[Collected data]
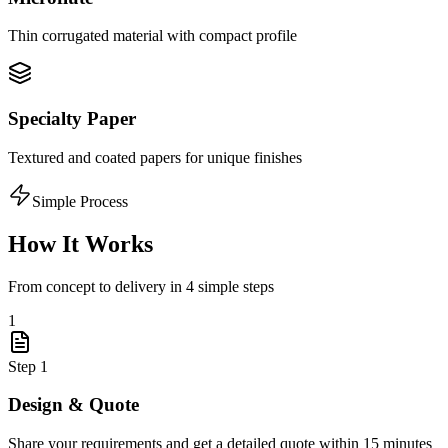
Thin corrugated material with compact profile
Specialty Paper
Textured and coated papers for unique finishes
Simple Process
How It Works
From concept to delivery in 4 simple steps
1
Step
1
Design & Quote
Share your requirements and get a detailed quote within 15 minutes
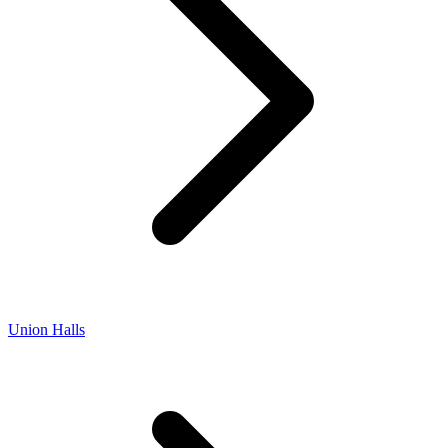
Union Halls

== Exercise requirements ==
Return only the lines from the one that contains "Design & Quote" through the closing line of the data, inclusive, reproduced exactly and with every picture left out.

== Task output ==
Design & Quote
Share your requirements and get a detailed quote within 15 minutes
Union Halls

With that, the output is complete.